The "name" (e.g. "rgba512 8-8-4-2 color cube", "rgb256 winter scenery", "rgb242 6-6-6 color cube plus 26 gray levels", "Windows white background", "50-color rgb palette for use with early versions of Mosaic") identifies the palette, which may permit applications or people to choose the appropriate one when more than one suggested palette appears in a PNG file. The "name" string must consist only of printable ASCII characters and may not have leading or trailing blanks, but may have single embedded blanks. There must be at least one and no more than 79 characters in the name. Names are case-sensitive.

The red, green, and blue values are not premultiplied by alpha, nor are they precomposited against any background. A decoder can build a palette by compositing those palette entries against any background color or set of background colors that it chooses. See [link to bKGD]

Each frequency entry is proportional to the fraction of pixels in the image that are closest to that palette entry, without regard to any compositing against a background palette. The exact scale factor is chosen by the encoder, but should be chosen so that the range of individual values reasonably fills the range 0 to 65535. It is acceptable to artificially inflate the "frequency" values for "important" colors such as those in a company logo or in the facial features of a portrait. Zero is a valid value for frequency.

Note that the palette uses 16 bits (2 bytes) per value regardless of the image bit depth specification. Decoders wishing to construct 8-bit palettes can accomplish this by scaling down the RGB entries to 8 bits. [link to bit_depth rescaling].

Note: Earlier versions of the PNG specification recommended that the PLTE [link to PLTE] and hIST chunks be used for this purpose. While this is still allowed, to maintain backward compatibility, the spLT chunk is preferable, particularly when transparent pixels are present. When both the PLTE and spLT chunks are present, the PLTE data should only be used for decoding the indexed-color (color type 3) pixels, and the spLT data should be used for constructing the display palette. If the hIST chunk is also present, decoders that process the spLT chunk should ignore it.

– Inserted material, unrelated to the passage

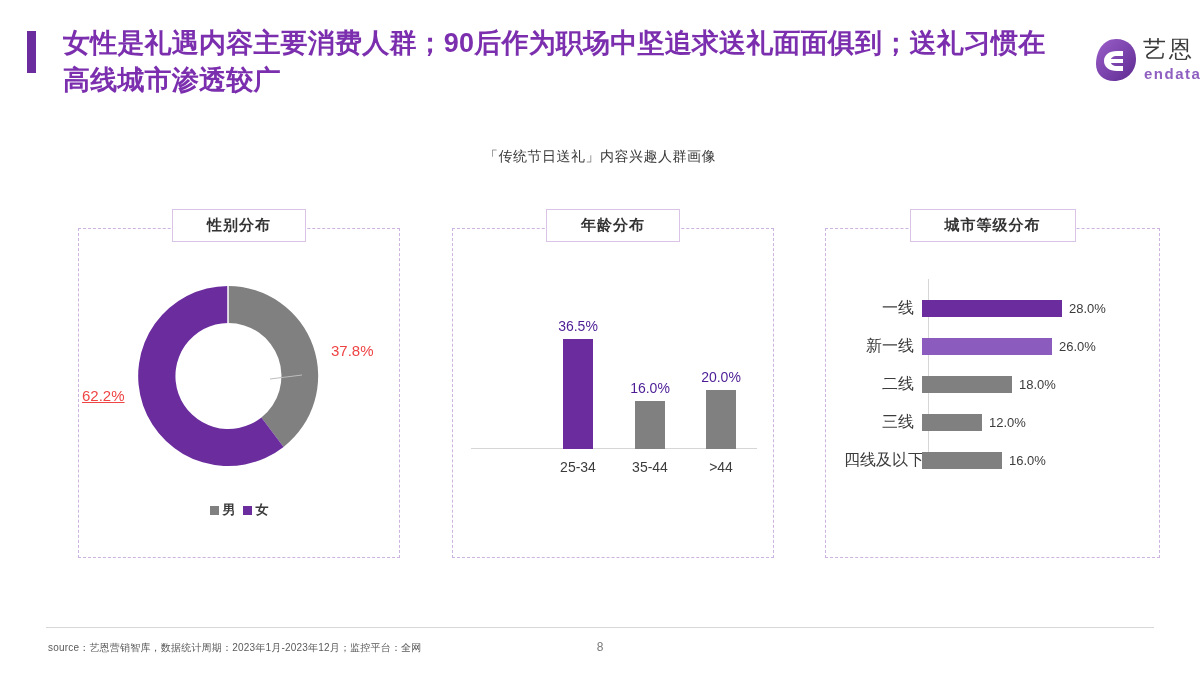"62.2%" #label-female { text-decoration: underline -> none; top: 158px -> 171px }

This chunk may appear for any color type. If this chunk does appear, it must precede the first IDAT chunk. There may be multiple spLT chunks, with different names.

5. Chunks not described here

Additional chunks have been proposed for scientific visualization purposes. Since they are not expected to be implemented by general-purpose decoders, the are described separately in the PNG Scientific Visualization Chunks document. The proposed chunks described there are drNG/DrNG, faLS, loGE/LoGE, xySC, and zsCL.

6. Security considerations

Security considerations are addressed in the basic PNG specification,

The same precautions taken when displaying tEXt data should be taken when displaying the text contained in the "name" strings of the spLT chunk. Viewers should not display these strings directly without first checking for the presence of nonprintable characters, and for the <ESC> character in particular.

No known additional security hazards are posed by the chunks described here.

7. References

[1] RFC 1321, The MD5 Message-Digest Algorithm.